Political Affiliation

The Norwegian Parliament Speeches dataset is a collection of text passages from 1998 to 2016 and pronounced at the Norwegian Parliament (Storting) by members of the two major parties: Fremskrittspartiet and Sosialistisk Venstreparti. The dataset is annotated with the party the speaker was associated with at the time (dates of speeches are also included).

Newspaper Front Pages (in-progress)

This dataset contains pages from Norwegian newspapers where the front, back, and middle pages are all marked. It will be released before the end of the year. It has also been used in the implementation of a front-page detector for the internal library workflows.

Translated datasets

Norwegian PAWS-X

PAWS-X is a cross-lingual adversarial dataset for paraphrase identification. The original contains 23,659 human translated PAWS evaluation pairs and 296,406 machine translated training pairs in six typologically distinct languages: French, Spanish, German, Chinese, Japanese, and Korean. We machine translated all pairs into Norwegian Bokmål and Nynorsk using FAIR’s No Language Left Behind 3.3B parameters model, resulting in our own Norwegian PAWS-X.

Norwegian MNLI

The Multi-Genre Natural Language Inference (MNLI) dataset is a crowdsourced collection of sentence pairs with textual entailment annotations. Given a premise sentence and a hypothesis sentence, the task is to predict whether the premise entails the hypothesis (entailment), contradicts the hypothesis (contradiction), or neither (neutral). The premise sentences are gathered from ten different sources, including transcribed speech, fiction, and government reports. The authors of the GLUE benchmark, which MNLI belongs to, use the standard test set, for which they obtained private labels from the RTE authors, and evaluate on both the matched (in-domain) and mismatched (cross-domain) section.

Using the Google Translate API, we machine translated the entire MNLI dataset (including the matched and mismatched sets).

Derivative datasets

LIA

The Language Infrastructure made Accessible (LIA) dataset is based on the homonymous corpus of historical dialect recordings. LIA Norwegian comprises 3.5 million words elicited from 1382 informants from 227 local areas in Norway. The material is transcribed both (quasi) phonetically and orthographically (Nynorsk), as well as being morphologically tagged with the LIA tagger.

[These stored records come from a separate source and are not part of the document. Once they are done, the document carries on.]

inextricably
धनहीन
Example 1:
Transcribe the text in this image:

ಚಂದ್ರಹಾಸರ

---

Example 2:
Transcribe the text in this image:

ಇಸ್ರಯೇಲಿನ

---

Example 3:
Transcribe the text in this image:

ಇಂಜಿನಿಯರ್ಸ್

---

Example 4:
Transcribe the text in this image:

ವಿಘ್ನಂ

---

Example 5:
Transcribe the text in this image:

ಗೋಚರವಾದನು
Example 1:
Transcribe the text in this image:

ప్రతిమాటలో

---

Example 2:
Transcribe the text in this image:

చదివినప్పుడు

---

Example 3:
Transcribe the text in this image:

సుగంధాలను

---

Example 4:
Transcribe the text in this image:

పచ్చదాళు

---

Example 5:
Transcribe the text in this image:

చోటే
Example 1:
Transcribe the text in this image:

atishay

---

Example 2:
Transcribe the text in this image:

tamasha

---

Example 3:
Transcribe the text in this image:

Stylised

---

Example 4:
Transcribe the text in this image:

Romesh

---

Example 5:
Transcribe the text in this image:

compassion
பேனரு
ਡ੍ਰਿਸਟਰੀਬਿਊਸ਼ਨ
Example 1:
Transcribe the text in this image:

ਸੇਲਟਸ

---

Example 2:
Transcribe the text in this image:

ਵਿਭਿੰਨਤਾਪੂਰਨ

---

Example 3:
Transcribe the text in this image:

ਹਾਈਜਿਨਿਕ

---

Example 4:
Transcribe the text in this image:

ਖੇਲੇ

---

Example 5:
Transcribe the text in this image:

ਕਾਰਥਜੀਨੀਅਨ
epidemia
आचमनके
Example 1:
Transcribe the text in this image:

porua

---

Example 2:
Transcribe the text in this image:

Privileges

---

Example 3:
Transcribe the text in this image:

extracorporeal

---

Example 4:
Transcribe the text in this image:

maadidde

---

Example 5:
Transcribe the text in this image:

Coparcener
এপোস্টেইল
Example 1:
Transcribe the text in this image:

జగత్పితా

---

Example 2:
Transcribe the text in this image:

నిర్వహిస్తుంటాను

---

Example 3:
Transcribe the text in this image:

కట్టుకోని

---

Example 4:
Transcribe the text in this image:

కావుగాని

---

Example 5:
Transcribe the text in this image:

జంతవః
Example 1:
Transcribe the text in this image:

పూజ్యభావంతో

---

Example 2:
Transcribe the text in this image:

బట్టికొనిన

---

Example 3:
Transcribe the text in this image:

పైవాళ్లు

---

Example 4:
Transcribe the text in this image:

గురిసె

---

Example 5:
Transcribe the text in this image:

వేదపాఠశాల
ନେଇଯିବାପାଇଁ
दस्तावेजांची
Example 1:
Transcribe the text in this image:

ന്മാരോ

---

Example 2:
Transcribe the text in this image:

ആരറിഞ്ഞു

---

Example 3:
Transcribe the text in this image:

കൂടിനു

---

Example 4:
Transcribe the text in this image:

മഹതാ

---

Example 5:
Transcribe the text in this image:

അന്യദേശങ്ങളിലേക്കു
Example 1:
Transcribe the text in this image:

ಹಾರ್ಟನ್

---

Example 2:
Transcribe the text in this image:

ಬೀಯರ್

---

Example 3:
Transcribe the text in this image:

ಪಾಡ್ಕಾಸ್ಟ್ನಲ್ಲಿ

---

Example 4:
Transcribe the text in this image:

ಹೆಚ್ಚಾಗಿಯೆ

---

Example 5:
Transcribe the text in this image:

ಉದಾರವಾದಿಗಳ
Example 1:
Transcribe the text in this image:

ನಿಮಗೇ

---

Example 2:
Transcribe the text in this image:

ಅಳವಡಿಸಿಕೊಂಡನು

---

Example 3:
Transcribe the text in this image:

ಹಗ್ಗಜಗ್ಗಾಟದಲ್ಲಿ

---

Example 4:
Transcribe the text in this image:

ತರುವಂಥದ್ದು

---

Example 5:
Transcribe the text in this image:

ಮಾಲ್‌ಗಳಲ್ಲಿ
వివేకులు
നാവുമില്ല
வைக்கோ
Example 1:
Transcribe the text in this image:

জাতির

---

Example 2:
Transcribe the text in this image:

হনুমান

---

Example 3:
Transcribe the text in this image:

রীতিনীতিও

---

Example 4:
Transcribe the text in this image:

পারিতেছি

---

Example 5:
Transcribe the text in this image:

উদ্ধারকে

We took the dataset and converted it into a format more suitable for machine learning purposes.

NPSC

The Norwegian Parliament Speech Corpus (NPSC) was developed by the Norwegian Language Bank at the National Library of Norway from 2019-2021. The NPSC consists of audio recordings of meetings in Stortinget (the Norwegian parliament), and corresponding orthographic transcriptions in either Norwegian Bokmål or Norwegian Nynorsk, as well as various metadata about the speakers.

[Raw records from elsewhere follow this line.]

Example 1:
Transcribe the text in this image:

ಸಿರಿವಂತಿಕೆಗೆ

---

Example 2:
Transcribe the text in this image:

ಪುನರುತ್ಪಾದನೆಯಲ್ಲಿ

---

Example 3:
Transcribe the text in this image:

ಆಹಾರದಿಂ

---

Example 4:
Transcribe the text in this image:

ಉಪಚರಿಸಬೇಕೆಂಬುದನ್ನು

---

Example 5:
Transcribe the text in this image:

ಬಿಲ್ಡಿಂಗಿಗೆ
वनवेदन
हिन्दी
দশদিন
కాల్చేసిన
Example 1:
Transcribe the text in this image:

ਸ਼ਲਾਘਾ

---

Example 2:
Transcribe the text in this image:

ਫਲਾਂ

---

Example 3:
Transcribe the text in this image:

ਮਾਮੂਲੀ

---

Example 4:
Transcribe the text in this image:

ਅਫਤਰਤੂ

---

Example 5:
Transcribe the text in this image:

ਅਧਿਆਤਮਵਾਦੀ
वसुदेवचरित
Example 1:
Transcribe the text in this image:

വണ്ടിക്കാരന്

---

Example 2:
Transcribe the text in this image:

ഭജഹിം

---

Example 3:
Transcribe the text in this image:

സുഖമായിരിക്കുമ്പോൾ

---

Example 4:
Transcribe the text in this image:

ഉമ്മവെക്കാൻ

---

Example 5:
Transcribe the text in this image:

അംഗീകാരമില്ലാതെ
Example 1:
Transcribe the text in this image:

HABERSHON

We re-worked the corpus to make it available for machine learning.

NST

The Nordic Language Technology (NST) database was created for the development of automatic speech recognition and dictation in Norwegian. The Language Bank re-organized the data to improve the usefulness of the database. We later transformed it into an actionable dataset for machine learning.

Coscan Speech (in-progress)

The Continental Scandinavian Speech dataset is a subset of NST that meets a set of conditions:

Utterances last between 5 and 30 seconds.
Speakers were born and raised in the same region.
The gender of the speaker is known
The age of the speaker is known

There are somewhat balance splits containing information about area, region, age group and gender.

NRK (in-progress)

The NRK dataset contains pointers to audio clips with speech from the Norwegian Broadcasting Corporation.

NB Tale (in-progress)

NB Tale is a basic acoustic-phonetic speech database for Norwegian. The database contains recordings of 380 speakers from 24 different dialect areas. The database is produced for the National Library of Norway by Lingit AS.

We are planning to release a dataset built upon NB Tale by early next year.